Things get trickier when your data flow is bi-directional, and I would suggest that you really think about whether that complexity is worth it, and whether you can get away with other things like:

  • one time imports of class rosters from Google Classroom (after which it’s managed in your LMS only)
  • toggling at the course level to always grab enrollments from Google Classroom and use that as your source of truth.

It’s not that doing the two way sync thing is impossible. It’s just that it’s almost always sucked up more time than I expect it to, and there are going to be so many more important things to work on. :stuck_out_tongue: Enrollment issues in particular are always high priority because they are so disruptive for students when there are problems.

It sounds like a reasonable first pass at it. I’d probably need to think about it for longer than I have time for to give more useful feedback about edge cases.

That being said, when weird issues do come up and you need to figure out why these four students keep getting unenrolled from this one class, you’ll want really solid logging–not just of what is being done but why. (“Deleted user {} enrollment in course {} because it has been deleted from Google Classroom course {}…”). You probably also want a history table using something like django-simple-history. And probably soft-deletes if you don’t already do that (so marking an enrollment as inactive instead of deleting the row). In particular, you want to be really careful about cascade deleting anything based on the enrollment going away–just in case that deletion was due to some weird bug.

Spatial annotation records
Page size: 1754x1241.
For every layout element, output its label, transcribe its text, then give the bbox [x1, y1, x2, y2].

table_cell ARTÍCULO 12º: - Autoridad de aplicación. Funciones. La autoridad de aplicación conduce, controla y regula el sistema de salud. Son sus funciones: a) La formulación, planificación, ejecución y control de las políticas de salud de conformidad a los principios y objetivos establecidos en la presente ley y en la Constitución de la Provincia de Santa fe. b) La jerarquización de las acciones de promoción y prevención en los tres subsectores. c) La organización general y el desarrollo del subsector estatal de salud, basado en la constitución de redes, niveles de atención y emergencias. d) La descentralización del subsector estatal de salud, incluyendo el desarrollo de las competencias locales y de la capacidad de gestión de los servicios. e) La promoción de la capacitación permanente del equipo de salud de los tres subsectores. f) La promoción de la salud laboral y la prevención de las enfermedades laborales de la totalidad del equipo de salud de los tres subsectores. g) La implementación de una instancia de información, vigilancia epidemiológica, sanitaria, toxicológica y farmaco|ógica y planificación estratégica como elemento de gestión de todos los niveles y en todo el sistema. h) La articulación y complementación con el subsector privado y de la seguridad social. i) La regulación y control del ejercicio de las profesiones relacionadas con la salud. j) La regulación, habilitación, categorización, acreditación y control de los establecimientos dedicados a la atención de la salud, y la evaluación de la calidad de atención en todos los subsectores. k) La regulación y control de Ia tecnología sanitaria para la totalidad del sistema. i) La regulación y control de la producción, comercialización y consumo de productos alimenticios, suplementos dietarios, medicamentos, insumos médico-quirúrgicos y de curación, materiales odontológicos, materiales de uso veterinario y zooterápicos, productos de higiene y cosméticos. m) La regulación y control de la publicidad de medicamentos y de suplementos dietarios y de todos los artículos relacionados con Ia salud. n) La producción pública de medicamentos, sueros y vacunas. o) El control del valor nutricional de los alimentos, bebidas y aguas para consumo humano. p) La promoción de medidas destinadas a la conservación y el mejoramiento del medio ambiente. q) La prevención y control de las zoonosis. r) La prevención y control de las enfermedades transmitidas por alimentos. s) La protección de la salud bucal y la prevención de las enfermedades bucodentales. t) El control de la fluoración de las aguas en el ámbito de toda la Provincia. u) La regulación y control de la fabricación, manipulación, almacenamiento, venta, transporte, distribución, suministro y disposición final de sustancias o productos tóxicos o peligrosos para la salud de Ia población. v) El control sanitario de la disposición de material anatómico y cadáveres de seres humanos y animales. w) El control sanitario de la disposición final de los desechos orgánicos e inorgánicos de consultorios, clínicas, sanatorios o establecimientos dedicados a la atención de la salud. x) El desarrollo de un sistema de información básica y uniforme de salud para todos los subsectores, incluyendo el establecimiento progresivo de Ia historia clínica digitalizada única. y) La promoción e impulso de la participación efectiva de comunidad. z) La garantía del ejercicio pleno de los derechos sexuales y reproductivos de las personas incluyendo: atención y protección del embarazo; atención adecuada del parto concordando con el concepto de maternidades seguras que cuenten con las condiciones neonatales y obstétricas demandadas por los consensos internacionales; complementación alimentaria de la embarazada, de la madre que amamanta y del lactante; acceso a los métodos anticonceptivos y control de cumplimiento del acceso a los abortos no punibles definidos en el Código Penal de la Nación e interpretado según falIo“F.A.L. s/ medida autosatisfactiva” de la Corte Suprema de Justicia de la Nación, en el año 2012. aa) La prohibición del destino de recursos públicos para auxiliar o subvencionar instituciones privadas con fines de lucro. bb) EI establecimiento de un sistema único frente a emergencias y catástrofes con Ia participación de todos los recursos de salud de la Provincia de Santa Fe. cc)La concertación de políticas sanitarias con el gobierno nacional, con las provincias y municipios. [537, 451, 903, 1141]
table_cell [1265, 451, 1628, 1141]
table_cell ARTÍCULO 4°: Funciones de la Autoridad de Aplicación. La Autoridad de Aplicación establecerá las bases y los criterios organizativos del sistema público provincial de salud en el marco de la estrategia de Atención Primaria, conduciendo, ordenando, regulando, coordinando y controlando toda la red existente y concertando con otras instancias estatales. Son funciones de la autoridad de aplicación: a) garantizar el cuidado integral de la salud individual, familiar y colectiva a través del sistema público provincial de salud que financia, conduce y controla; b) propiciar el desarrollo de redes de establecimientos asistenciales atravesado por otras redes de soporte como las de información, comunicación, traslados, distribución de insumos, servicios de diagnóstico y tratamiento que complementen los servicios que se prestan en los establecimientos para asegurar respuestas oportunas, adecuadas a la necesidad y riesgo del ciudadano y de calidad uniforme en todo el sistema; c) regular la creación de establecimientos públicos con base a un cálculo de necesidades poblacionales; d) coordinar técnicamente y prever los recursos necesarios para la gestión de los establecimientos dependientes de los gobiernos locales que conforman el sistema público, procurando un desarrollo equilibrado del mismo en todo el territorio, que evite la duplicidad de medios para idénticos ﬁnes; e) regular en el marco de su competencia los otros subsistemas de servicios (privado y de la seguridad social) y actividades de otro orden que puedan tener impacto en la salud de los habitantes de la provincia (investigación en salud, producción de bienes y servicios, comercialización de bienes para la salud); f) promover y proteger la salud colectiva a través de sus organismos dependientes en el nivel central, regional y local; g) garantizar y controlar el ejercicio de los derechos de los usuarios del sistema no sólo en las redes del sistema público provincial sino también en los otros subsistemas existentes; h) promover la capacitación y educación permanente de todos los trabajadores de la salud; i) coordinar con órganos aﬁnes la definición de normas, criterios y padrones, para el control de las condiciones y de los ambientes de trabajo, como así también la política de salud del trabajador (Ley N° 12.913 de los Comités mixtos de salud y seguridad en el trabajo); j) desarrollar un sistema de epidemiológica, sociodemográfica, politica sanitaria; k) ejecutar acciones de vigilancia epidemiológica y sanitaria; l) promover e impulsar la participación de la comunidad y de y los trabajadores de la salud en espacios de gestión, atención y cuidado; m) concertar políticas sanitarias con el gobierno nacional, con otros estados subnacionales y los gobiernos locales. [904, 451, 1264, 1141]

Tasks and exercises:
#1 Decide whether each statement agrees with the enrollment sync post, answering yes or no and quoting the deciding words: (a) The post says a two-way sync is impossible. (b) The post calls enrollment issues high priority because problems with them disrupt students. (c) The post describes soft-deletes as marking an enrollment as inactive instead of deleting the row.
#2 Name every safeguard recommended in the enrollment sync post's paragraph that starts "That being said".

Per-task outputs:
#1
(a) No: "It’s not that doing the two way sync thing is impossible."
(b) Yes: "Enrollment issues in particular are always high priority because they are so disruptive for students when there are problems."
(c) Yes: "so marking an enrollment as inactive instead of deleting the row"

#2
- Really solid logging of what is being done and why
- A history table, using something like django-simple-history
- Soft-deletes, marking an enrollment as inactive instead of deleting the row
- Great care about cascade deleting anything based on the enrollment going away